— TO-DO ITEM —
Repeat only the lines below from the one containing "focal_35mm: 44" through the one containing "focal_mm: 4.05", inclusive, exactly as written.

Entries taken from a collection:
BEGIN
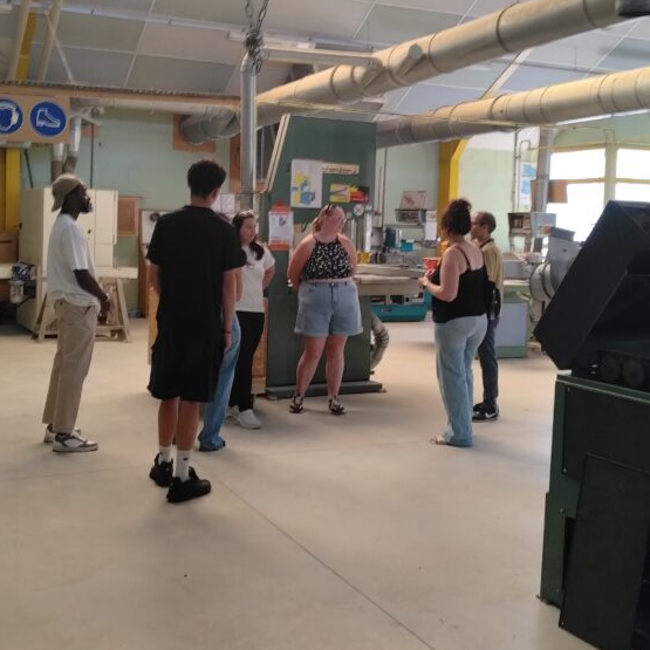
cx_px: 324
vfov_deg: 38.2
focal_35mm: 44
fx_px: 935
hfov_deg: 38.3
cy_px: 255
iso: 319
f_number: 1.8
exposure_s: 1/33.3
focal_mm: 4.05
END
BEGIN
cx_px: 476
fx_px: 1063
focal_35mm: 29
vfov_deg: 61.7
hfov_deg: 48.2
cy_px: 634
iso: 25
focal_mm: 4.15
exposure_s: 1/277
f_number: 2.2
END
— EXERCISE RESPONSE —
focal_35mm: 44
fx_px: 935
hfov_deg: 38.3
cy_px: 255
iso: 319
f_number: 1.8
exposure_s: 1/33.3
focal_mm: 4.05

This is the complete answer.